By analyzing existing cross correlation between 29Metals and Green Technology Metals, you can compare the effects of market volatilities on 29Metals and Green Technology and check how they will diversify away market risk if combined in the same portfolio for a given time horizon. You can also utilize pair trading strategies of matching a long position in 29Metals with a short position of Green Technology. Check out your portfolio center. Please also check ongoing floating volatility patterns of 29Metals and Green Technology.

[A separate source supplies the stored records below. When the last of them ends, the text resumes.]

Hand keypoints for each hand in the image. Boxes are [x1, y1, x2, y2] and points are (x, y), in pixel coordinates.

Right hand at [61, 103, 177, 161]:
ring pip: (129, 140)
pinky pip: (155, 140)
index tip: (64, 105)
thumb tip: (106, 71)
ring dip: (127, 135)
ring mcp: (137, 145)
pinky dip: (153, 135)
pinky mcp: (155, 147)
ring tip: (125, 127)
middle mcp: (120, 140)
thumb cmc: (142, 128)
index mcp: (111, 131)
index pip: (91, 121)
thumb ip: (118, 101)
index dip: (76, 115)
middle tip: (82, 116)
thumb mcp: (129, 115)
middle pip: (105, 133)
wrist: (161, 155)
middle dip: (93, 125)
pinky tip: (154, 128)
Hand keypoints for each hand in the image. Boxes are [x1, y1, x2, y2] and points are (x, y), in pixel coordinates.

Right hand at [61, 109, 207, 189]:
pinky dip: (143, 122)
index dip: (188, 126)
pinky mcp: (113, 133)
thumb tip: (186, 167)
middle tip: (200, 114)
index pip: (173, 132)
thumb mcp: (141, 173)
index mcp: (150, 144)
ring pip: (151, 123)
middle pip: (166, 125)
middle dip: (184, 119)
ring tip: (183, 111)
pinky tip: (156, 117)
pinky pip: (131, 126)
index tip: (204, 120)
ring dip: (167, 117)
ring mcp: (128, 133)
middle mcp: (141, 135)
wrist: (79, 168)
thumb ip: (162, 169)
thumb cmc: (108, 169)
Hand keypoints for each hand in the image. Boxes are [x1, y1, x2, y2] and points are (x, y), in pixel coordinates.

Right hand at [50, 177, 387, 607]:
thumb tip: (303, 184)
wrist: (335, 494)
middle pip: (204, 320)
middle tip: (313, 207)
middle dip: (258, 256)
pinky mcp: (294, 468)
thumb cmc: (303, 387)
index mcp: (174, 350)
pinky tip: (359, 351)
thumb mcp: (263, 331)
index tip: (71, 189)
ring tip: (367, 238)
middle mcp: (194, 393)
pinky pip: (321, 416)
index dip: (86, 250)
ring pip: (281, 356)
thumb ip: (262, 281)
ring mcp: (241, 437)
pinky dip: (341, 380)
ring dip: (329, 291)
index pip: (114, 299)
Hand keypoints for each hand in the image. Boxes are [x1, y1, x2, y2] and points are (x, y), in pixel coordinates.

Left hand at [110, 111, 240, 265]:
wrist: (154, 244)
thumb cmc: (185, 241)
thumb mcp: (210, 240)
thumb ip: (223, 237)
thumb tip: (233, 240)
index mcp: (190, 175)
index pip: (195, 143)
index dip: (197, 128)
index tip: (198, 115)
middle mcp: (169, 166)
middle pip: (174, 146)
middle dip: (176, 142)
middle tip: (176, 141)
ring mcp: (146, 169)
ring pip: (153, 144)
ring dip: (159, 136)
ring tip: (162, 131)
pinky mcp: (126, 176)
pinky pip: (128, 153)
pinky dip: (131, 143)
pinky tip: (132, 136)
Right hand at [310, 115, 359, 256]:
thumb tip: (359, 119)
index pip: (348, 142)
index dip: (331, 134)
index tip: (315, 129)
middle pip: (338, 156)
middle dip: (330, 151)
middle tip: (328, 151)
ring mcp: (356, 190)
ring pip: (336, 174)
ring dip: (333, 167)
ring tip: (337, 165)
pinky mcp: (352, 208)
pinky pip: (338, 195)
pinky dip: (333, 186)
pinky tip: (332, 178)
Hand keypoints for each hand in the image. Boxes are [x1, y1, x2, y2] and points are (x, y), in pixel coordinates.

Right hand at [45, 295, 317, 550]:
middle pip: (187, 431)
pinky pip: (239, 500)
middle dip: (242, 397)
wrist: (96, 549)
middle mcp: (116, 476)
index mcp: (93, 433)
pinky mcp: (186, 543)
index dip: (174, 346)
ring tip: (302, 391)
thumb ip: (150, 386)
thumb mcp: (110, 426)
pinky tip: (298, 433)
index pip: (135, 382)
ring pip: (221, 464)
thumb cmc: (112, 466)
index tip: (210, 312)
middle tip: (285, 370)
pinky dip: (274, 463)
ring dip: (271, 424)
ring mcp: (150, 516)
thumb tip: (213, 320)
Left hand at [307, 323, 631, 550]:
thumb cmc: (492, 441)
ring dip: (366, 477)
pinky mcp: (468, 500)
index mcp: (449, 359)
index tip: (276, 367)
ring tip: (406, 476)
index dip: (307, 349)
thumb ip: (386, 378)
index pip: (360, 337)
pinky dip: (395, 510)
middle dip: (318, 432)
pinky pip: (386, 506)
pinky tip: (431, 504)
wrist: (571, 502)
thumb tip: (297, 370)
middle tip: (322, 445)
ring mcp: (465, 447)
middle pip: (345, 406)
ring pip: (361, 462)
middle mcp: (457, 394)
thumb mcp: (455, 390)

Diversification Opportunities for 29Metals and Green Technology
0.5 | Correlation Coefficient |
Very weak diversification
The 3 months correlation between 29Metals and Green is 0.5. Overlapping area represents the amount of risk that can be diversified away by holding 29Metals and Green Technology Metals in the same portfolio, assuming nothing else is changed. The correlation between historical prices or returns on Green Technology Metals and 29Metals is a relative statistical measure of the degree to which these equity instruments tend to move together. The correlation coefficient measures the extent to which returns on 29Metals are associated (or correlated) with Green Technology. Values of the correlation coefficient range from -1 to +1, where. The correlation of zero (0) is possible when the price movement of Green Technology Metals has no effect on the direction of 29Metals i.e., 29Metals and Green Technology go up and down completely randomly.

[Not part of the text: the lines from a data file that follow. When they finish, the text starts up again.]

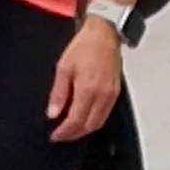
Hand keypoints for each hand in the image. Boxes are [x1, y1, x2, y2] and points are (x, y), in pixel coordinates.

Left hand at [48, 19, 125, 141]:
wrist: (104, 33)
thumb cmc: (85, 46)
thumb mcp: (63, 68)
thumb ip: (58, 93)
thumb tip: (53, 113)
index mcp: (88, 89)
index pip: (75, 120)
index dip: (64, 132)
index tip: (55, 136)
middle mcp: (102, 95)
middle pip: (88, 126)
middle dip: (73, 135)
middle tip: (61, 136)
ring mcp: (111, 94)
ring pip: (99, 123)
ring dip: (84, 130)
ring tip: (71, 130)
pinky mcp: (116, 92)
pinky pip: (106, 114)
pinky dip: (94, 121)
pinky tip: (85, 118)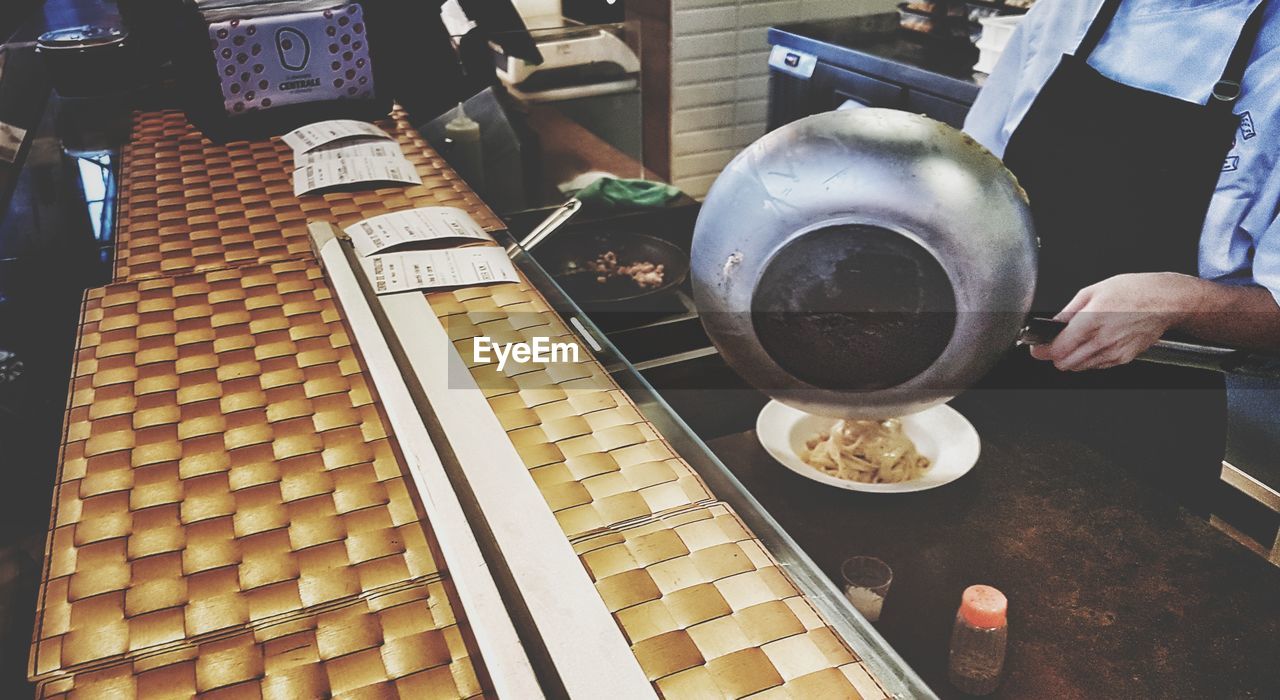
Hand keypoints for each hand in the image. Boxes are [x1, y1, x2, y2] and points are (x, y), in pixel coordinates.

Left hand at [1030, 272, 1204, 370]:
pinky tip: (1095, 344)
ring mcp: (1114, 352)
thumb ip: (1069, 310)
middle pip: (1066, 363)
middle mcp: (1102, 339)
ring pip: (1081, 367)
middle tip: (1054, 345)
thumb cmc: (1134, 291)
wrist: (1166, 301)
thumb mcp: (1094, 290)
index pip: (1058, 348)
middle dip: (1055, 356)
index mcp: (1091, 320)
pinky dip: (1090, 359)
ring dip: (1072, 358)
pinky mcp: (1124, 358)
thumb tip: (1054, 323)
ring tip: (1077, 341)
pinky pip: (1098, 365)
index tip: (1036, 349)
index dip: (1042, 351)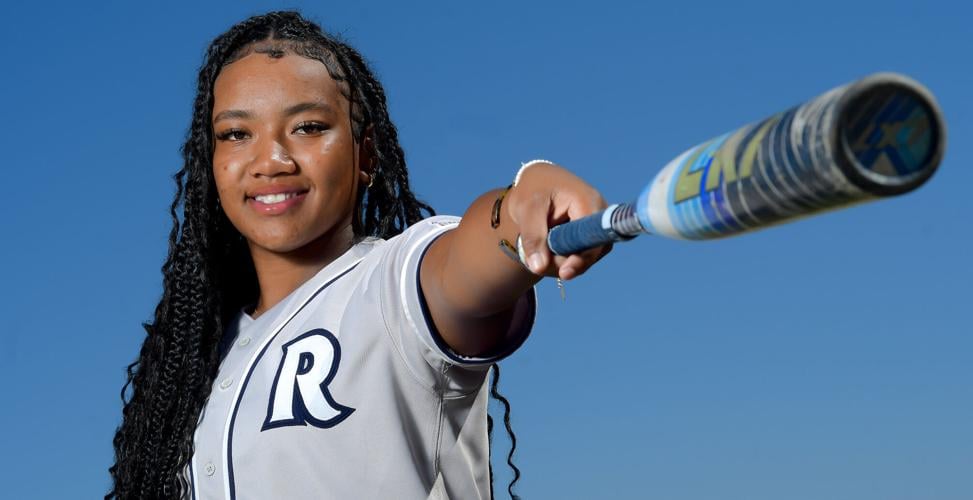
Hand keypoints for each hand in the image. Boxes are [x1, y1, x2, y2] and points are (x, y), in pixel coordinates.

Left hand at [503, 161, 611, 279]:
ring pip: (585, 258)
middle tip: (534, 259)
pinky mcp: (591, 236)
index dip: (581, 259)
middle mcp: (599, 215)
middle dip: (563, 262)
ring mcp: (596, 227)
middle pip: (590, 253)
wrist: (537, 182)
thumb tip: (539, 267)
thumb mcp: (527, 209)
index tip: (564, 273)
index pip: (594, 238)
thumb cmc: (533, 190)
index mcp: (588, 202)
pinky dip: (562, 260)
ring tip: (537, 251)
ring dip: (560, 262)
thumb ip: (533, 237)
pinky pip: (580, 257)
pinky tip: (545, 251)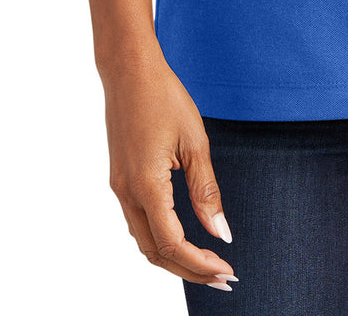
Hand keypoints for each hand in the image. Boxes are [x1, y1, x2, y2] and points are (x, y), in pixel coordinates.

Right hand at [100, 48, 237, 289]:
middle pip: (155, 252)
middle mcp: (127, 192)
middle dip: (189, 271)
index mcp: (146, 185)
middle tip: (223, 278)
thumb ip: (206, 191)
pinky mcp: (120, 178)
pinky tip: (183, 236)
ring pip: (144, 240)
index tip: (227, 269)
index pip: (172, 244)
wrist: (128, 69)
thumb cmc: (164, 97)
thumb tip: (220, 233)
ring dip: (174, 258)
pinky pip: (138, 222)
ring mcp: (119, 187)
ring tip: (207, 263)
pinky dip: (161, 239)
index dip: (200, 264)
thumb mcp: (194, 142)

Pair Corralation between 29Metals and Green Technology
Assuming the 90 days trading horizon 29Metals is expected to generate 0.72 times more return on investment than Green Technology. However, 29Metals is 1.38 times less risky than Green Technology. It trades about -0.2 of its potential returns per unit of risk. Green Technology Metals is currently generating about -0.19 per unit of risk. If you would invest 40.00 in 29Metals on September 5, 2024 and sell it today you would lose (7.00) from holding 29Metals or give up 17.5% of portfolio value over 90 days.

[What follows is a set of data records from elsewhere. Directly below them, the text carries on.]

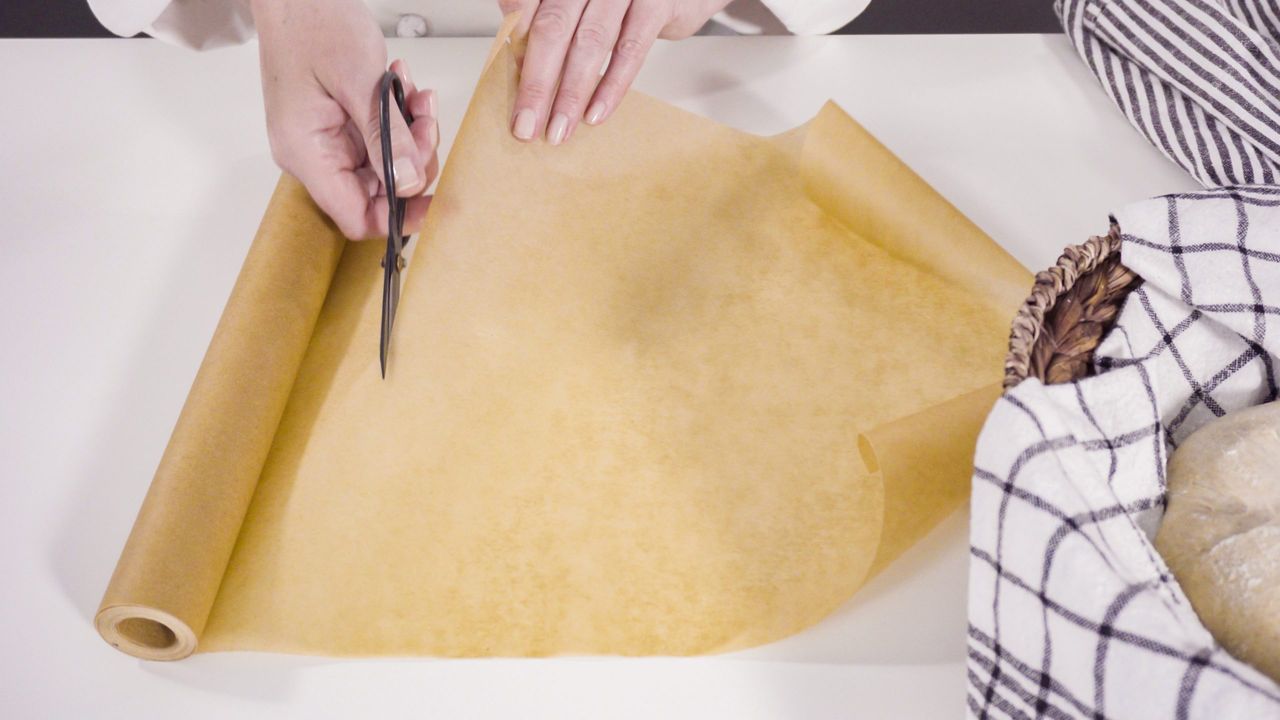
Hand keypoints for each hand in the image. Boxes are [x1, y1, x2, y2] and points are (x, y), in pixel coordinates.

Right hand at [252, 0, 439, 239]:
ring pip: (386, 164)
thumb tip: (411, 183)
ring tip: (415, 98)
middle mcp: (312, 154)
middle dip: (413, 160)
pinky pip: (380, 140)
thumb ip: (387, 136)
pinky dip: (400, 119)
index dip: (399, 217)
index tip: (437, 201)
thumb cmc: (313, 23)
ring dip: (411, 135)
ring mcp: (325, 140)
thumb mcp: (360, 80)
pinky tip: (403, 90)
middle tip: (426, 121)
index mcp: (306, 152)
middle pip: (378, 192)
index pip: (356, 216)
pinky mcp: (339, 124)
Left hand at [499, 0, 731, 144]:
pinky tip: (595, 113)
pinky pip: (630, 51)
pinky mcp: (656, 4)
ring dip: (570, 93)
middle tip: (525, 124)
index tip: (509, 93)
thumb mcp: (580, 3)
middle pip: (553, 29)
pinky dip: (611, 87)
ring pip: (589, 44)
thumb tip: (516, 64)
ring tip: (558, 129)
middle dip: (537, 83)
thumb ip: (547, 23)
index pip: (527, 9)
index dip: (515, 52)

Time Period | 3 Months [change] |
Direction | Moves Together |
Strength | Weak |
Accuracy | 100.0% |
Values | Daily Returns |
29Metals vs. Green Technology Metals
Performance |
Timeline |
29Metals |
Green Technology Metals |
29Metals and Green Technology Volatility Contrast
Predicted Return Density |
Returns |
Pair Trading with 29Metals and Green Technology
The main advantage of trading using opposite 29Metals and Green Technology positions is that it hedges away some unsystematic risk. Because of two separate transactions, even if 29Metals position performs unexpectedly, Green Technology can make up some of the losses. Pair trading also minimizes risk from directional movements in the market. For example, if an entire industry or sector drops because of unexpected headlines, the short position in Green Technology will offset losses from the drop in Green Technology's long position.29Metals vs. Northern Star Resources | 29Metals vs. Evolution Mining | 29Metals vs. Bluescope Steel | 29Metals vs. Sandfire Resources NL |
Green Technology vs. Northern Star Resources | Green Technology vs. Evolution Mining | Green Technology vs. Bluescope Steel | Green Technology vs. Sandfire Resources NL |
Check out your portfolio center.Note that this page's information should be used as a complementary analysis to find the right mix of equity instruments to add to your existing portfolios or create a brand new portfolio. You can also try the Portfolio Backtesting module to avoid under-diversification and over-optimization by backtesting your portfolios.